Start of Extract

# Monday long Ride with a nice tip ?



## Haroon786 (Dec 1, 2017)

Best tip ever


----------



## AveragePerson (May 18, 2018)

Why would anyone pay that.. that's what you earn, he paid more


----------



## dauction (Sep 26, 2017)

AveragePerson said:


> Why would anyone pay that.. that's what you earn, he paid more


He had free water ,snacks, music ,candles and a massage


----------



## Spyglass67 (Feb 3, 2018)

Trains don't run that late in nyc? Must be nice, congrats though


----------



## aluber1968 (Aug 7, 2016)

Possible that the passenger had just gotten a nice bonus and took black and not x.
Congratulations on a nice trip and a hefty tip.


----------



## Taksomotor (Mar 19, 2019)

dauction said:


> He had free water ,snacks, music ,candles and a massage


A bj?  just kidding...

No, he paid cause he could and he felt happy about something in his life. Happy people to love share!

PS. Congratulations on the well deserved reward to you, Haroon!


----------



## BigRedDriver (Nov 28, 2018)

BRAVO!


----------



## FLKeys (Dec 27, 2018)

Nice trip. Nice PAX that appreciated it.


----------

End of Extract
Start of Information shown

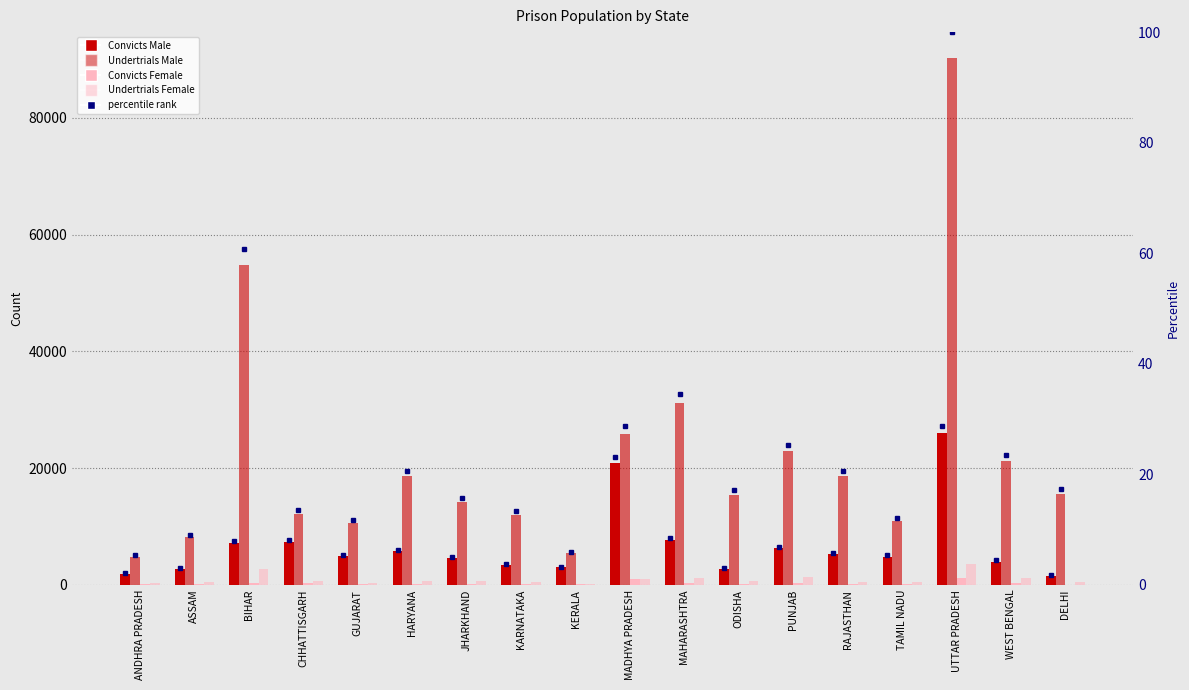

Between CHHATTISGARH and UTTAR PRADESH, which series saw the biggest shift?

Undertrials Male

End of Information shown

Task description:
Quote the thread about the long ride and tip from "Possible that the" to "(Mar 19, 2019)". None of the data is needed here.

Response to this exercise:
Possible that the passenger had just gotten a nice bonus and took black and not x.
Congratulations on a nice trip and a hefty tip.


----------



## Taksomotor (Mar 19, 2019)